Scientists say we’ve mapped more of Mars than we have of our own oceans, and I’d like to believe that Quadropus Rampage, by Butterscotch Shenanigans, is what happens in the deepest depths. Adventure along the ocean shelf as a squid, finding artifacts, looting treasures, and destroying sea creatures in this rouge RPG.
Pop Culture Mash-Up 2013
If there is any reason to play Quadropus it’s for the game’s sense of humor. Weapons and artifacts make constant references to memes and pop-culture. Take for example Bingo Unchained: an item that has your pet ignite explosions when attacking (and if you’ve seen Django Unchained you would know it exemplifies the cool guys don’t look at explosions gag). There is a sloth on a stick, which pays homage to Reddit’s sloth fascination, and there is a blue bird on a twig that of course nods at Twitter. More spectacular though is the weapon name generator creating items such as the Vegetarian Trident of Bailouts or the Salad Shooting Bat of North Korea.
The real humor, however, is found in the dialogue of the NPCs. There is Grubby: a worm with an eye patch who finds powerful weapons and artifacts to sell to you, and he successfully goads you into buying them by pointing out how sub-par your equipment is. The most entertaining character is Pete, the king jellyfish in which you are tasked with destroying. He must be frightened of the players quest because his rhetoric is loaded: “You may be wondering why I don’t DISPATCH you myself! I’m a BUSY MAN WITH A BUSY MAN’S NEEDS, ALL RIGHT?”
A One Squid Army
Like any solid rogue crawler, Quadropus has randomly generated levels and loot. Environments are packed full with enemies trying to prevent you from surpassing your record depth. Thankfully, there are plenty of items and tools to assist you in annihilating the eco-system more efficiently than a careless oil spill or over-fishing.
With luck, Grubby will find epic artifacts, which he will sell to you. Artifacts provide special bonuses such as increased health regeneration or increased damage towards specific types of enemies. Sometimes they increase the percent chance of finding certain items. Finding trees of baby squids—little sea critters that look like Furbies—will provide temporary bonuses.
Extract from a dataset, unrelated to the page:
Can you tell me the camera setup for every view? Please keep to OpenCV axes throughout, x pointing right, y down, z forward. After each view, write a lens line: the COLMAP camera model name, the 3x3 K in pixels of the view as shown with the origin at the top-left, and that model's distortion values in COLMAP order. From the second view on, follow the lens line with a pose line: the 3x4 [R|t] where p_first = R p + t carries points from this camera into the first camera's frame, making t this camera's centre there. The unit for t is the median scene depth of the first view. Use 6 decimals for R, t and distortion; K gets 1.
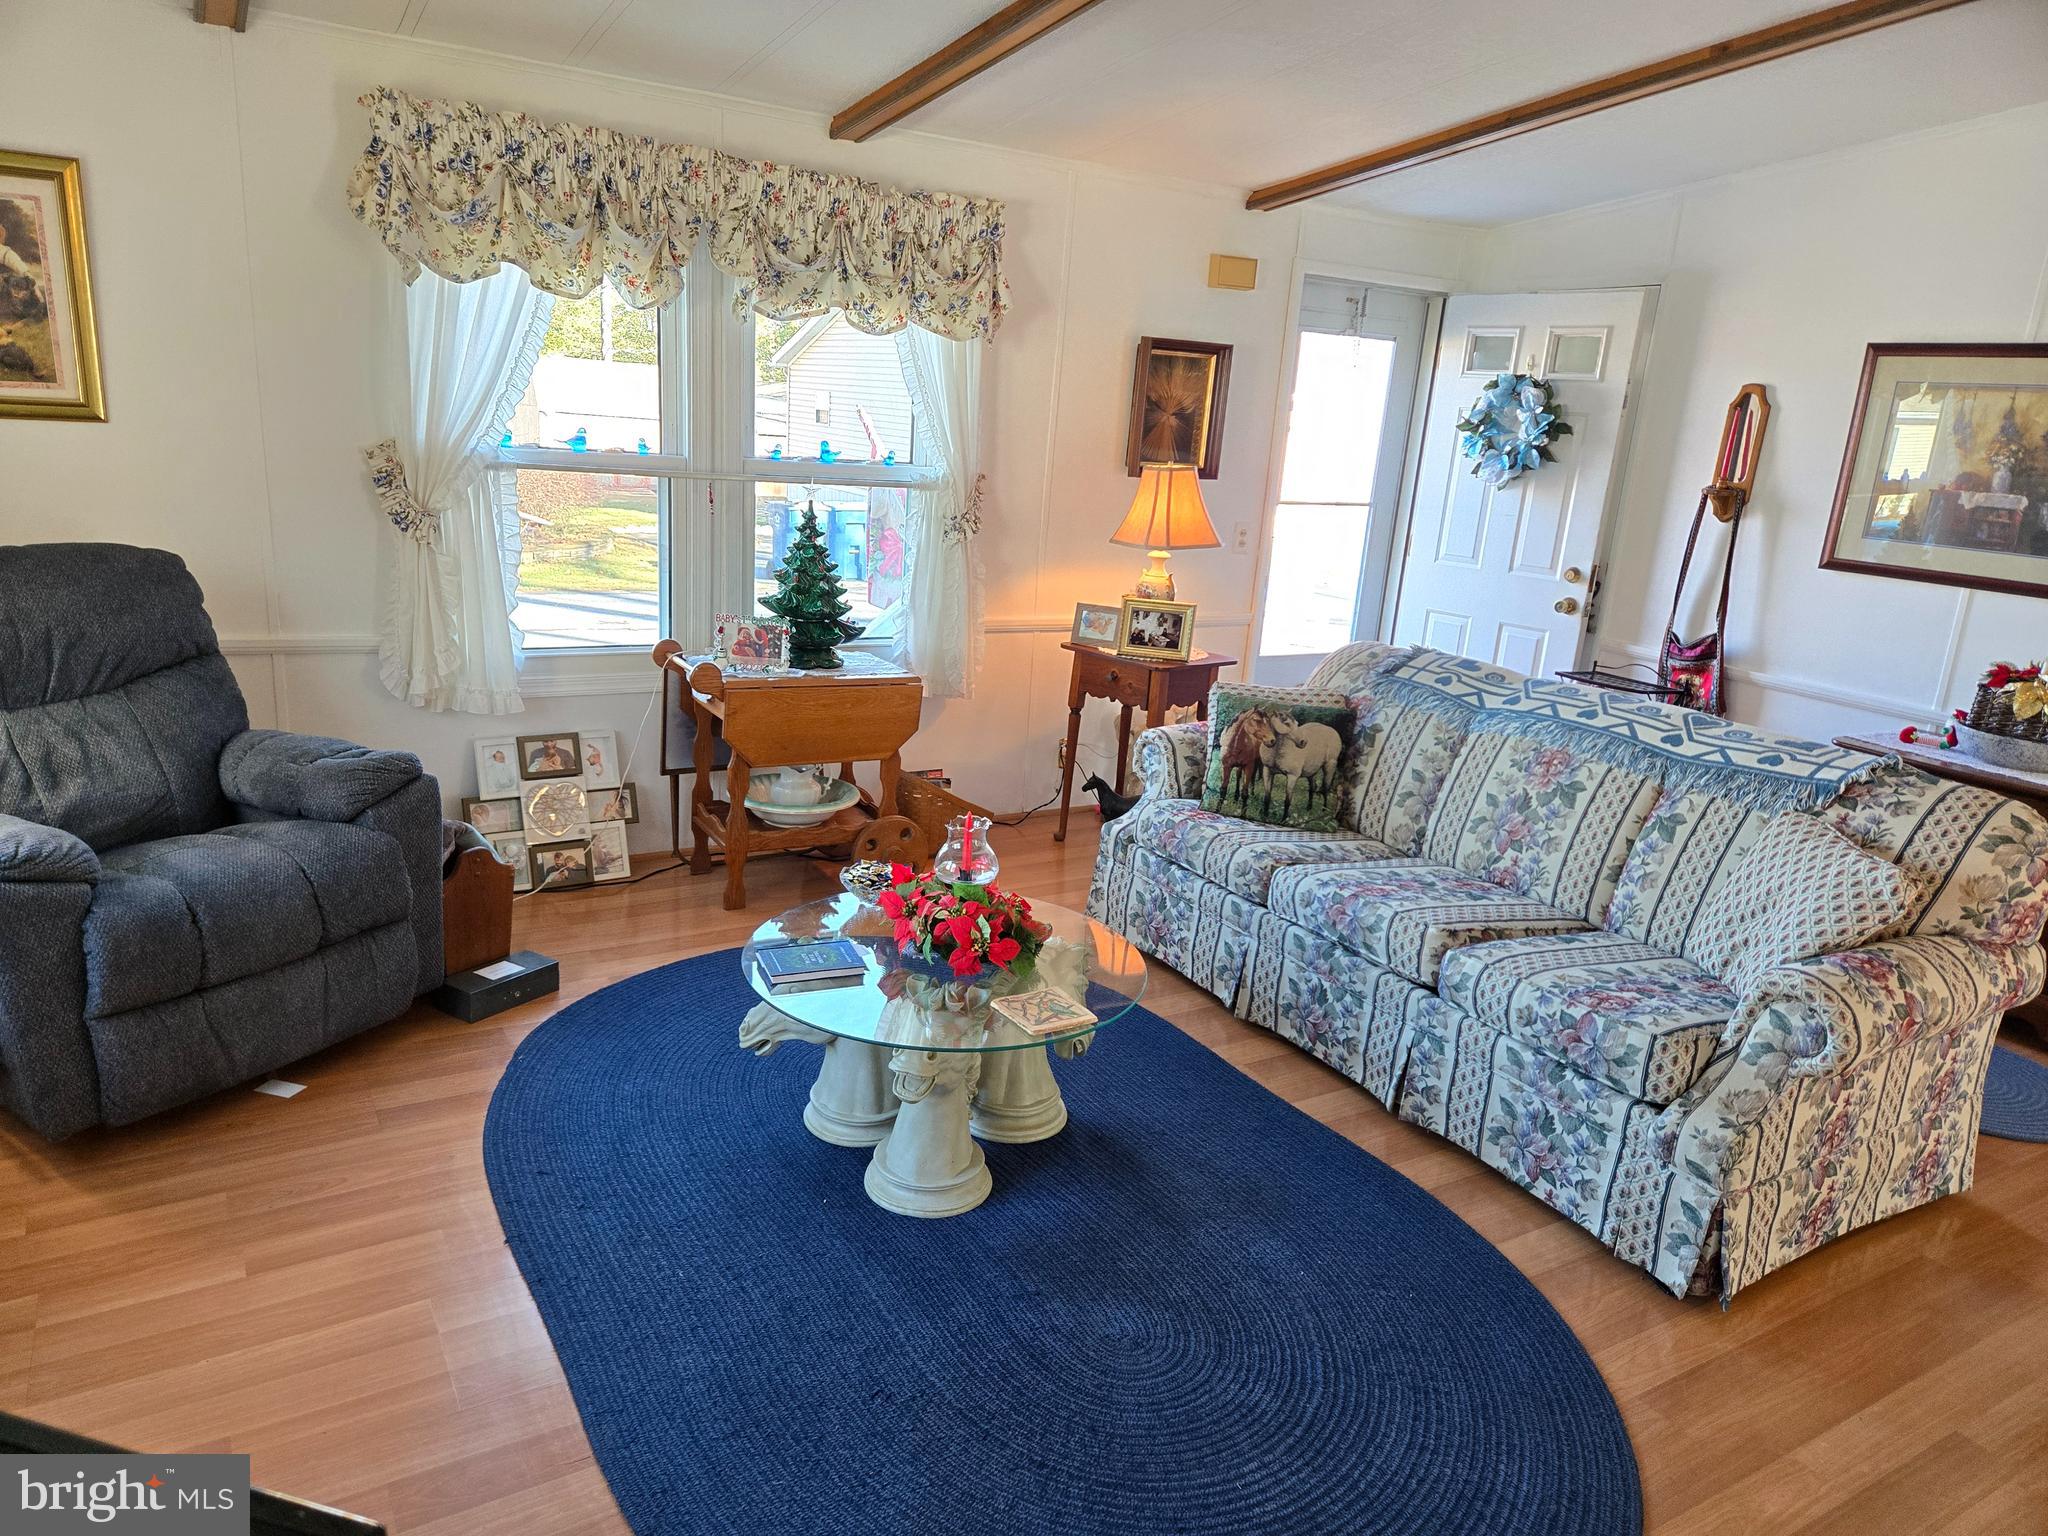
lens RADIAL K [[1348.2, 0, 1021.0], [0, 1348.2, 789.3], [0, 0, 1]] dist [0.024838, -0.016669]
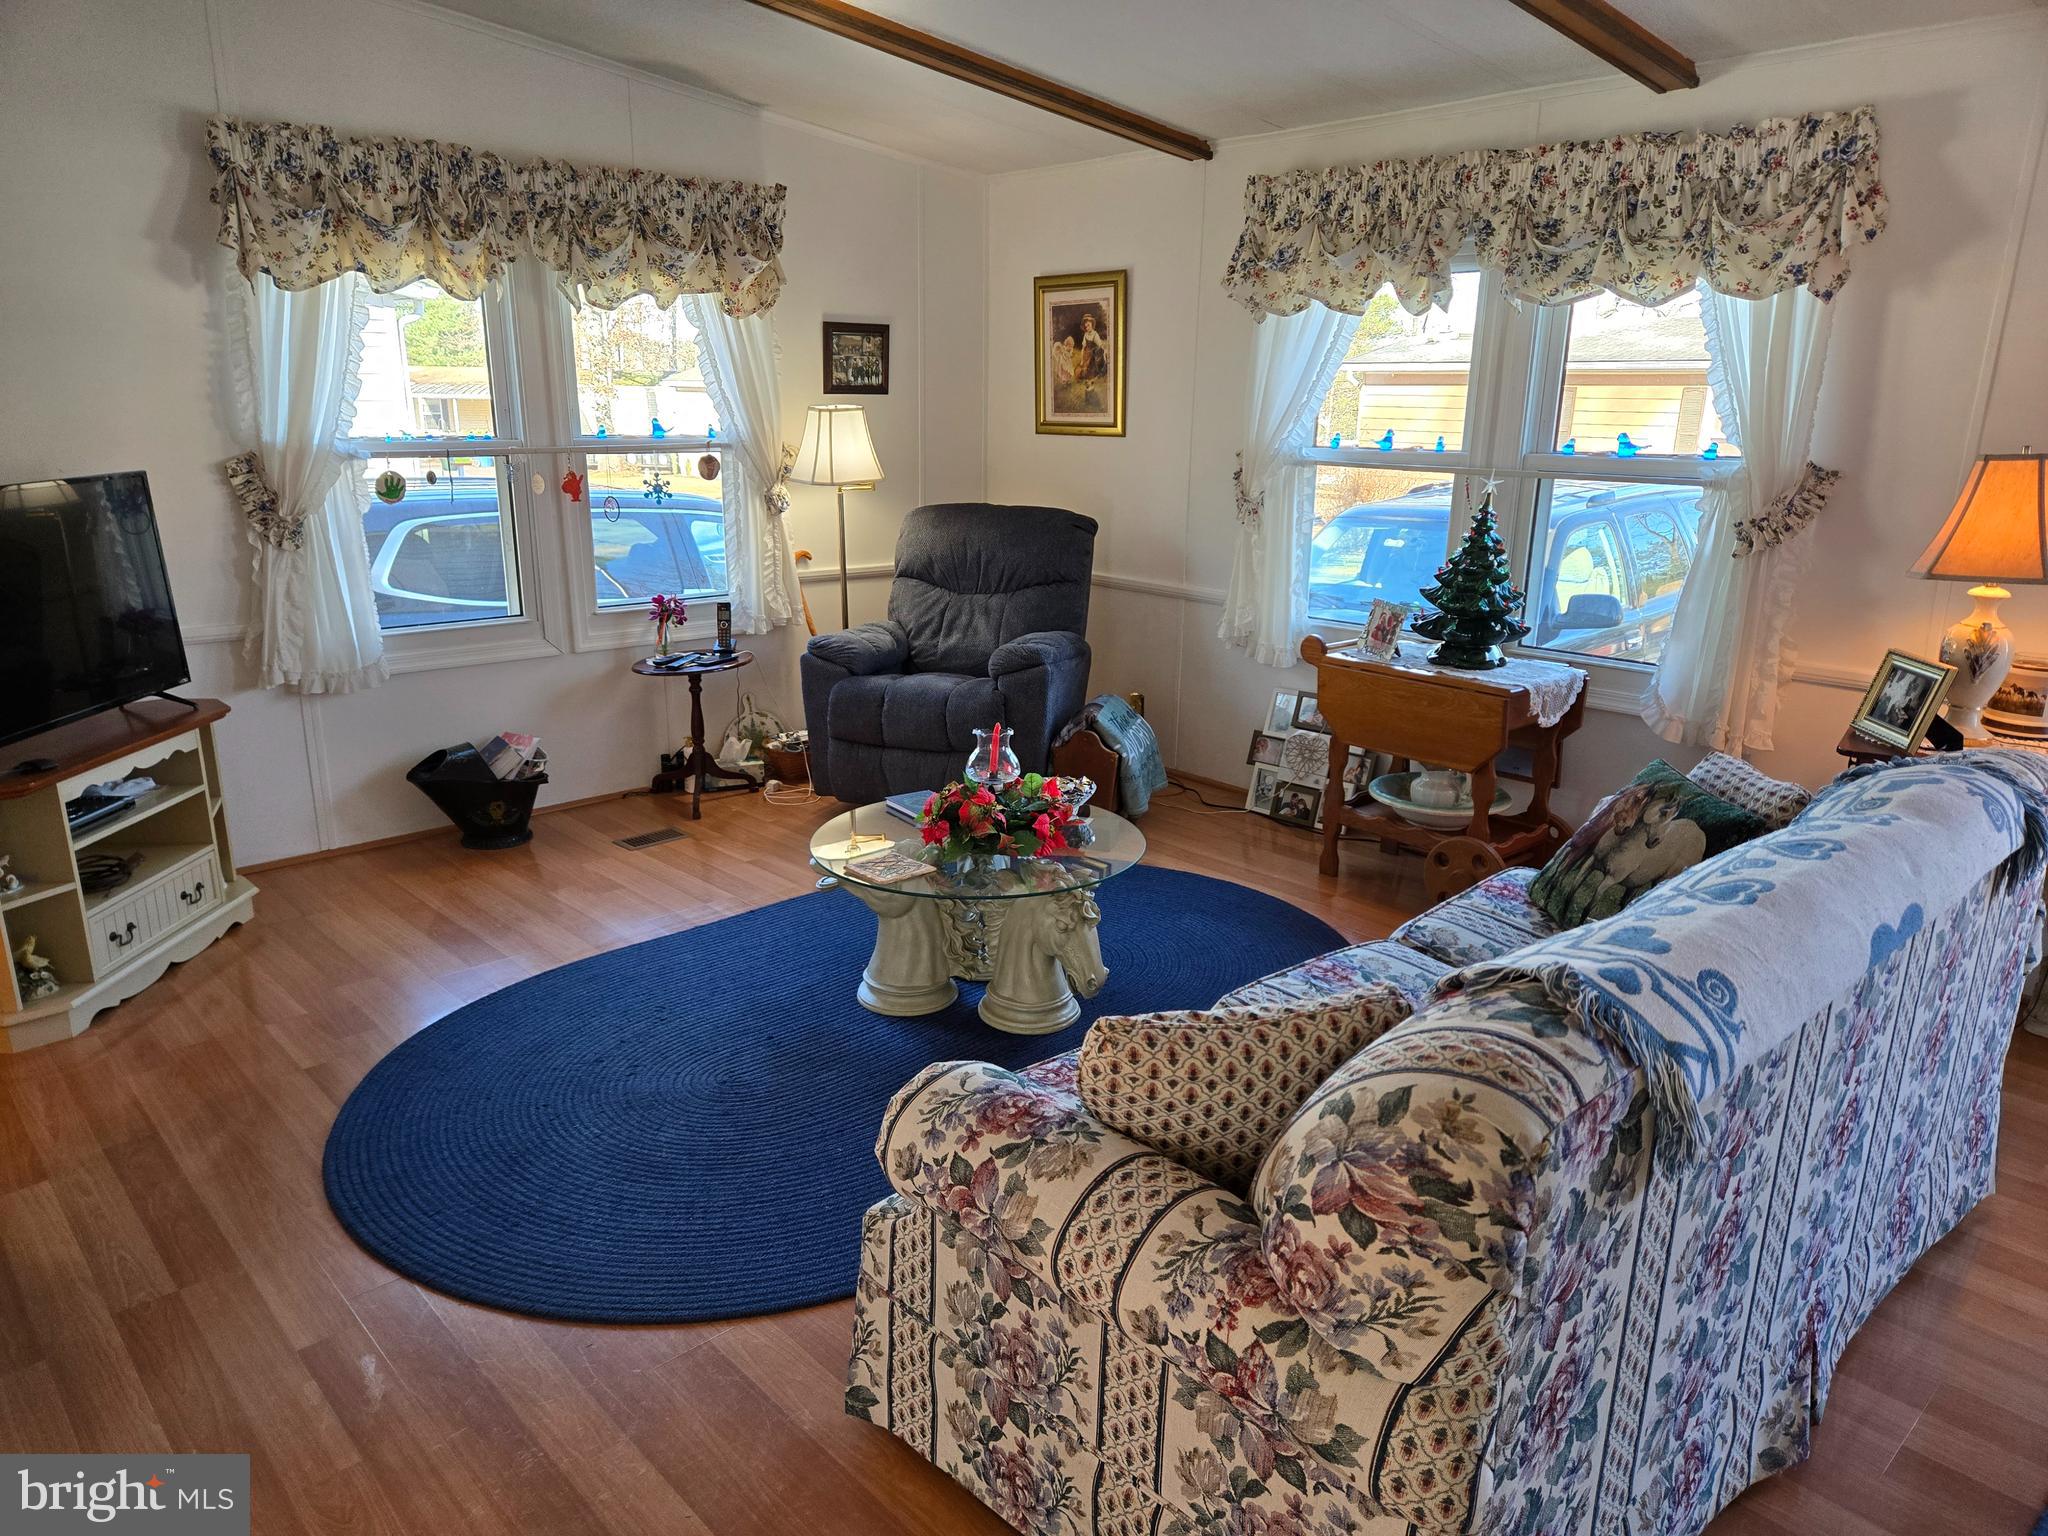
lens RADIAL K [[1348.2, 0, 1017.1], [0, 1348.2, 772.1], [0, 0, 1]] dist [0.024838, -0.016669]
pose [[0.227217, 0.194986, -0.954124, 0.741020], [-0.252603, 0.958017, 0.135626, -0.070936], [0.940513, 0.210198, 0.266932, 0.482574]]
Progression isn’t limited to the nick-naks you stumble across: orbs collected from defeated enemies, destroyed flora and chests can be used to upgrade your character and his companion Bingo permanently. As you complete achievements such as falling off the ledge X amount of times, you will be able to chose permanent skills to aid you on your quest. The more you play Quadropus, the faster you will be able to crawl through the dungeons.
As Sleek as a Squid
The visuals are refreshing. This is a game released in an App Store crowded with trendy pixelated games as if we have barely crawled out of the 1990s. I appreciate a nod to the classics, but it’s becoming overwhelming in the App Store, and it’s like I’m standing in a fish market with rotting seafood.
Quadropus has the best interface and controls I have experience in an iOS title to date. Buttons are perfectly spaced and sized, and the virtual joystick is responsive and never plunges me off the edge unexpectedly. The interface is also pleasing to the eye, designed with aquatic adventures in mind.
Quadropus is strange in the way it has two different in-game currencies, which I am unsure how I feel about. The first currency is the orb, and it’s very common and accessible. Currency number two is the Doubloon. Doubloons are extremely rare: to the point that you find one every two to three dungeon crawls. Doubloons are specifically used to purchase upgrades whereas orbs are used for upgrades and items Grubby finds. And what costs doubloons is expensive: ten doubloons to resurrect your character if he dies.
But are the prices fair? I don’t think so considering you have to purchase two sets of currency to unlock everything (if you’re looking to skip the grind). It’s wiser to enjoy the game and let the riches build up on your character rather than spending the money. However, Butterscotch Shenanigans will gift you an over-powered hammer that will destroy almost everything for the first ten minutes of game-play if you purchase something from the store.
One other complaint about the store is that there is no way to restore purchases.
Seafood salad. That’s what I think of the heaps of dead enemies behind my character. That’s right. I can’t stop playing Quadropus Rampage. It’s my go-to game when I’m swiping from screen to screen thinking of what to do when boredom crashes onto me like waves onto a beach. This game is free, so I suggest downloading it. Maybe stay away from the in-game store until Butterscotch Shenanigans adjust the prices, or at the very least includes a way to restore purchases.